Self-inflicted wound
While the last-ditch opposition to the tunnel will cheer opponents of the tunnel, many have found their voices rather late. Greenwich Council’s Labour group began campaigning for the tunnel in 2012, while the planning inquiry – the best chance outside City Hall to get the scheme ditched – ran for six months from October 2016.
Indeed, any U-turn by Greenwich councillors could well come after contracts have been signed to build the tunnel – rendering their opposition symbolic at best.
But the emergence of Extinction Rebellion and politicians’ eagerness to jump on the climate emergency bandwagon has sharpened the focus on environmental and infrastructure policies – leading to major media outlets starting to highlight the incongruity of the tunnel scheme, again, several years late. And opposition from both Greenwich and Newham would send a powerful message to Khan – albeit three years after it would have been most potent.
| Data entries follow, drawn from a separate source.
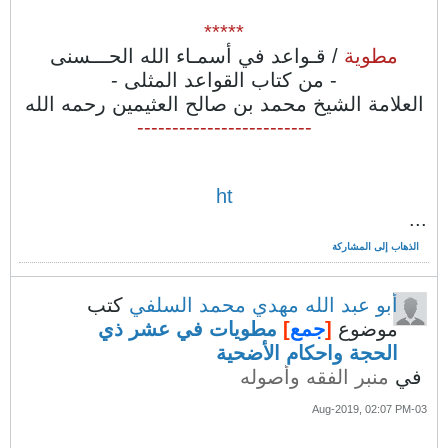
*****
مطوية
/ قـواعد في أسمـاء الله الحـــسنى
- من كتاب القواعد المثلى -
العلامة الشيخ محمد بن صالح العثيمين رحمه الله
-------------------------
ht
...
الذهاب إلى المشاركة
أبو عبد الله مهدي محمد السلفي
كتب
موضوع
[
جمع
]
مطويات في عشر ذي
الحجة واحكام الأضحية
في
منبر الفقه وأصوله
03-Aug-2019, 02:07 PM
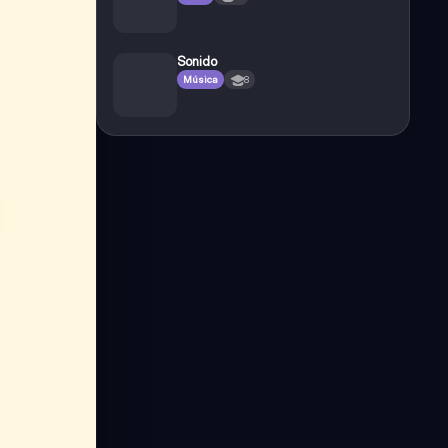
Sonido
Música
8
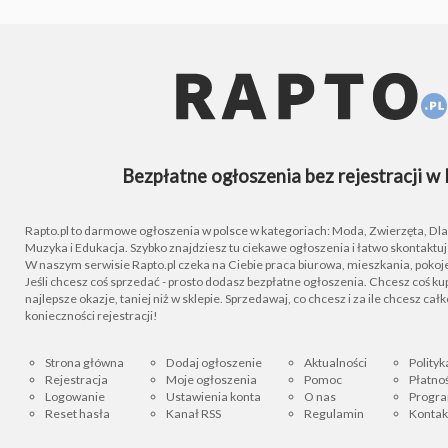
Bezpłatne ogłoszenia bez rejestracji w 
Rapto.pl to darmowe ogłoszenia w polsce w kategoriach: Moda, Zwierzęta, Dla D
Muzyka i Edukacja. Szybko znajdziesz tu ciekawe ogłoszenia i łatwo skontaktu
W naszym serwisie Rapto.pl czeka na Ciebie praca biurowa, mieszkania, pokoje
Jeśli chcesz coś sprzedać - prosto dodasz bezpłatne ogłoszenia. Chcesz coś kupi
najlepsze okazje, taniej niż w sklepie. Sprzedawaj, co chcesz i za ile chcesz cał
konieczności rejestracji!
Strona główna
Dodaj ogłoszenie
Aktualności
Polityk
Rejestracja
Moje ogłoszenia
Pomoc
Płatnoś
Logowanie
Ustawienia konta
O nas
Progra
Reset hasła
Kanał RSS
Regulamin
Kontak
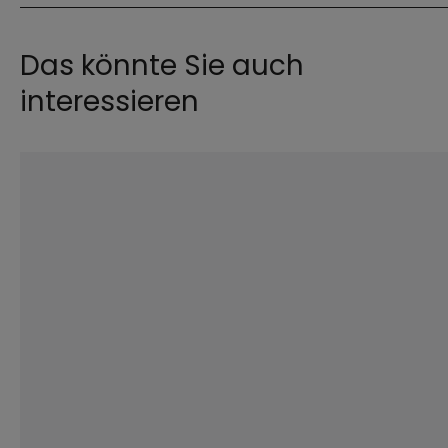
Das könnte Sie auch
interessieren
©
IMAGO / peopleimages.com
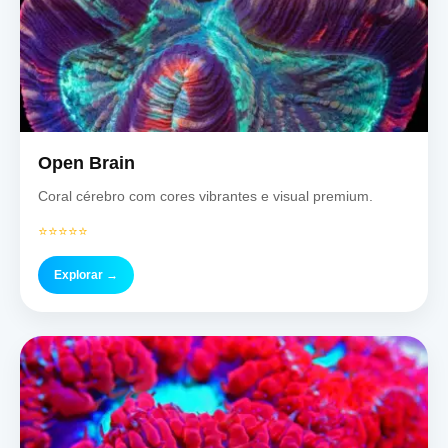
Open Brain
Coral cérebro com cores vibrantes e visual premium.
⭐⭐⭐⭐⭐
Explorar →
Politically, the Silvertown Tunnel is more likely to represent another self-inflicted wound in a Labour party already shot through with fissures at national and local levels, with the Greens and Liberal Democrats unambiguously opposing the project. It may well affect the willingness of Labour activists in Greenwich and Newham to go out on the doorstep for Khan at May’s mayoral election, against a backdrop of construction lorries rolling through the streets.
With years of construction to come, the tunnel is also likely to pollute the already toxic atmosphere in the Greenwich Labour group for years to come. While Greenwich councillors such as Brain and Scott-McDonald are safe in their seats until the 2022 council election, leader Danny Thorpe will be up for internal re-election in May – with his backing of the tunnel sure to be used against him by whoever steps forward to challenge him.